======== Data for the task ========
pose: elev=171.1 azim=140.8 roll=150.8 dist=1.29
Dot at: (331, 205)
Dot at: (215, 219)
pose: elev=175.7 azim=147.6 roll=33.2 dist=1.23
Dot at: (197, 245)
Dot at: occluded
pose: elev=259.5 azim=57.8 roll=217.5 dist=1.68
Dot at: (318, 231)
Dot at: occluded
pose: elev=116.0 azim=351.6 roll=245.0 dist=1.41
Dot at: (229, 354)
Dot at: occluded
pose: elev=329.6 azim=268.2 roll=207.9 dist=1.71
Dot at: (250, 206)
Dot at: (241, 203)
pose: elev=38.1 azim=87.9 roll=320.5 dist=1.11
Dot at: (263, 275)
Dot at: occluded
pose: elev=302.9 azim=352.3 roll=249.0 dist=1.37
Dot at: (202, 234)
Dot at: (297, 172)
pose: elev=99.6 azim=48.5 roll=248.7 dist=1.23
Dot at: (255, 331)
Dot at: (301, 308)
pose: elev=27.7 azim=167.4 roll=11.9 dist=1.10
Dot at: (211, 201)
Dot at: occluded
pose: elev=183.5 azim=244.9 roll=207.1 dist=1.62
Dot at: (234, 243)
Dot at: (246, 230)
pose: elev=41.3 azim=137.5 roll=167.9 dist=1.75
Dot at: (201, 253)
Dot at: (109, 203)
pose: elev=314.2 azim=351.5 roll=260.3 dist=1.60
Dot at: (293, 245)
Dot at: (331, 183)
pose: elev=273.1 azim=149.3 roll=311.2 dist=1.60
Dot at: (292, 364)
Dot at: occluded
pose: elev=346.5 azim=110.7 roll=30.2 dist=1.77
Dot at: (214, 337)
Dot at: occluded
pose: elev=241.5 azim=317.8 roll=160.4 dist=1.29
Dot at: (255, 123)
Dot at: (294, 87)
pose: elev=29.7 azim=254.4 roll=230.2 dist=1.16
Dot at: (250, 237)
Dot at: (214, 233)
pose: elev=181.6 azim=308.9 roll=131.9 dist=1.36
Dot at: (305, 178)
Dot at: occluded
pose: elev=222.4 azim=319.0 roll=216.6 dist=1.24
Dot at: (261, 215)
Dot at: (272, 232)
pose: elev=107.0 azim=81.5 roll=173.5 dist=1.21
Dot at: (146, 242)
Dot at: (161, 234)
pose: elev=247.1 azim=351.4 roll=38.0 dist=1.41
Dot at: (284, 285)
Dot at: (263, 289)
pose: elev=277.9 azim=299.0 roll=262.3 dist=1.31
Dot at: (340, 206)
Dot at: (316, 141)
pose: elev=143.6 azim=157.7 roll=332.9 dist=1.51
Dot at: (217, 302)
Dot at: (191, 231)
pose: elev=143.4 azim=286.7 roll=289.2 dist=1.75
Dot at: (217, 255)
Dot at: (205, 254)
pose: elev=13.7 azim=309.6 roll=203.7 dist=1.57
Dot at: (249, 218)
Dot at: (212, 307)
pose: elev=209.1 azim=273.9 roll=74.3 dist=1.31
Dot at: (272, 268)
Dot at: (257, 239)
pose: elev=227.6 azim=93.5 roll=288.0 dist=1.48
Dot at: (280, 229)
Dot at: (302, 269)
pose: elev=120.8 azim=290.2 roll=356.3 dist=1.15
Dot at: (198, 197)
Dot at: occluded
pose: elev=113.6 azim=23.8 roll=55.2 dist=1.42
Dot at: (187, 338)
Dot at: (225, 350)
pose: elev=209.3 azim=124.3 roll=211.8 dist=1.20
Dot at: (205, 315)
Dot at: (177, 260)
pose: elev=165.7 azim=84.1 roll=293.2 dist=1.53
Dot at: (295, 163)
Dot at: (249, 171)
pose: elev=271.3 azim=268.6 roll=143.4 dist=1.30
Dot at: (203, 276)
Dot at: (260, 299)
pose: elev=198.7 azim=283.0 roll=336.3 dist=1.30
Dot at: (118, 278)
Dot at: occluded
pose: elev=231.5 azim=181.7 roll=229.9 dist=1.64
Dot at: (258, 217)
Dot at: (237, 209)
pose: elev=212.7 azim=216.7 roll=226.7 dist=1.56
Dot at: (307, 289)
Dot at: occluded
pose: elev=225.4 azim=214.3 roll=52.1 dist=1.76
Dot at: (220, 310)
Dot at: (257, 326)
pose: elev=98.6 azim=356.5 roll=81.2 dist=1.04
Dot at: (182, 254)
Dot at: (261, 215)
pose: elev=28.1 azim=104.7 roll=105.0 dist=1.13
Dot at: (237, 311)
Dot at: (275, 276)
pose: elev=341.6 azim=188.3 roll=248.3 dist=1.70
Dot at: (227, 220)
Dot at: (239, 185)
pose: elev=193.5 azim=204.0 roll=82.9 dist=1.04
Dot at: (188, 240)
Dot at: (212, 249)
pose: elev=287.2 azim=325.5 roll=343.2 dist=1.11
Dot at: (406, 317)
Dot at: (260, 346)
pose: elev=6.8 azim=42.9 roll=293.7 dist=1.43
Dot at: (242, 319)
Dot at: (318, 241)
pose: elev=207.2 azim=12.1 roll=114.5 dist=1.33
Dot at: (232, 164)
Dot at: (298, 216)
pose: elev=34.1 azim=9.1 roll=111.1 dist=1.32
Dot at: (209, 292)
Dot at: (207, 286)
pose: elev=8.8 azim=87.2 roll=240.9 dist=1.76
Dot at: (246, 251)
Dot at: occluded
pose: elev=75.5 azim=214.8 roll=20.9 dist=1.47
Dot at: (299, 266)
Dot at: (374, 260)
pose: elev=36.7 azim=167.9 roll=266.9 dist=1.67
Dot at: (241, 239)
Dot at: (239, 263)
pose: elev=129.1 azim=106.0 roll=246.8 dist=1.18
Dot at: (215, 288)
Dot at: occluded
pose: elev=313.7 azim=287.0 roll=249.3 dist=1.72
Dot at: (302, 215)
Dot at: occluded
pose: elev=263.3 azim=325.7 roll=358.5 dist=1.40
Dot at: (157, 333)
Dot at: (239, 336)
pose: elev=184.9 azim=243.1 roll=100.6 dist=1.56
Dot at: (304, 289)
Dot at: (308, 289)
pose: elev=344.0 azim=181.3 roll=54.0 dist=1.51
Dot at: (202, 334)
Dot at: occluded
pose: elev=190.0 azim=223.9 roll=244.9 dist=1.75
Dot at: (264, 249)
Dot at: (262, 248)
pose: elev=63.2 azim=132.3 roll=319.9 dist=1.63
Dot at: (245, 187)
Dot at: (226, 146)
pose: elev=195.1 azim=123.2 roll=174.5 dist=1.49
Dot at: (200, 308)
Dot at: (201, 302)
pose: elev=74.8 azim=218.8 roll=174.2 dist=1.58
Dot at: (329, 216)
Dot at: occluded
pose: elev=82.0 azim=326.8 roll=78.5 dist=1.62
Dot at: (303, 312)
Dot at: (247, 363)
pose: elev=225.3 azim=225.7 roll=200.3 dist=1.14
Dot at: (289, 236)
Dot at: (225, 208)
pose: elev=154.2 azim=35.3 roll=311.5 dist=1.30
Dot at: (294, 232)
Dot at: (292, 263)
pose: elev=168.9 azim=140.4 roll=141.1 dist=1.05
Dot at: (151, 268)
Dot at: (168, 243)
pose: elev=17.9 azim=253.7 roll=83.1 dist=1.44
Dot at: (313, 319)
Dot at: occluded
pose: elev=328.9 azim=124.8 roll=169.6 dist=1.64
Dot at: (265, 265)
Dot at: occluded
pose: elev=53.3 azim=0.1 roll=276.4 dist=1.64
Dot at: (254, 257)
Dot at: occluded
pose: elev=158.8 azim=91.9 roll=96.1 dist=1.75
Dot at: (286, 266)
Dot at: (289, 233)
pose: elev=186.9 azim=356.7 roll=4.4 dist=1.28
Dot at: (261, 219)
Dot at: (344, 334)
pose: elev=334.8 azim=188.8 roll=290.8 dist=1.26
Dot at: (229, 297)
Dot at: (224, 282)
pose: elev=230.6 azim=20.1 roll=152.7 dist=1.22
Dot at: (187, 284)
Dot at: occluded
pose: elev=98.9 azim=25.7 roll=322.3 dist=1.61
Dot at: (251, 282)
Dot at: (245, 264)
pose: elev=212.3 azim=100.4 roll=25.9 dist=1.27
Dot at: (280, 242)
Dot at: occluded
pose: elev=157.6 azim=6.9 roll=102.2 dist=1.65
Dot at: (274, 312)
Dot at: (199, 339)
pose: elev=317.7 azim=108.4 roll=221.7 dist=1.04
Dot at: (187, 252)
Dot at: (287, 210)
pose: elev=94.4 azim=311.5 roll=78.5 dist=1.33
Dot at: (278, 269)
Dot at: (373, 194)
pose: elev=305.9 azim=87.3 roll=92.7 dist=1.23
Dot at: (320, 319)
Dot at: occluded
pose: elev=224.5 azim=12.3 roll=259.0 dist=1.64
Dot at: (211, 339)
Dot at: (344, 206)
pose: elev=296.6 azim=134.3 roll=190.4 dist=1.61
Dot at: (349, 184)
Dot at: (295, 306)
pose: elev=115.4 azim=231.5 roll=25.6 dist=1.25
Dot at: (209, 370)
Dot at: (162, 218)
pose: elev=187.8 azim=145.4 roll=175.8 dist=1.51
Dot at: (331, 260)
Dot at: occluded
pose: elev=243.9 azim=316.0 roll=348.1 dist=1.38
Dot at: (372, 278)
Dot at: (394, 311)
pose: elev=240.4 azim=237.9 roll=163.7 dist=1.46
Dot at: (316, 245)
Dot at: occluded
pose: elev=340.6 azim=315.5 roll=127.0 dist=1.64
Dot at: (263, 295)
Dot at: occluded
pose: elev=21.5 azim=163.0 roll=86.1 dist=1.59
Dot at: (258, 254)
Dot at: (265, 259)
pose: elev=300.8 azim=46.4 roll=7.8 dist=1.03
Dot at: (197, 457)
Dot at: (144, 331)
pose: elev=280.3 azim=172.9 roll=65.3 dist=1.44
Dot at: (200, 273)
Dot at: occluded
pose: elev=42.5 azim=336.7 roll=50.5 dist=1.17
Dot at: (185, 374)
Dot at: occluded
========
• **Exercise description**
Copy out the entries above word for word, from the line containing "pose: elev=113.6 azim=23.8" through the line containing "Dot at: (249, 171)", with both of those lines included.

• **Full solution**
pose: elev=113.6 azim=23.8 roll=55.2 dist=1.42
Dot at: (187, 338)
Dot at: (225, 350)
pose: elev=209.3 azim=124.3 roll=211.8 dist=1.20
Dot at: (205, 315)
Dot at: (177, 260)
pose: elev=165.7 azim=84.1 roll=293.2 dist=1.53
Dot at: (295, 163)
Dot at: (249, 171)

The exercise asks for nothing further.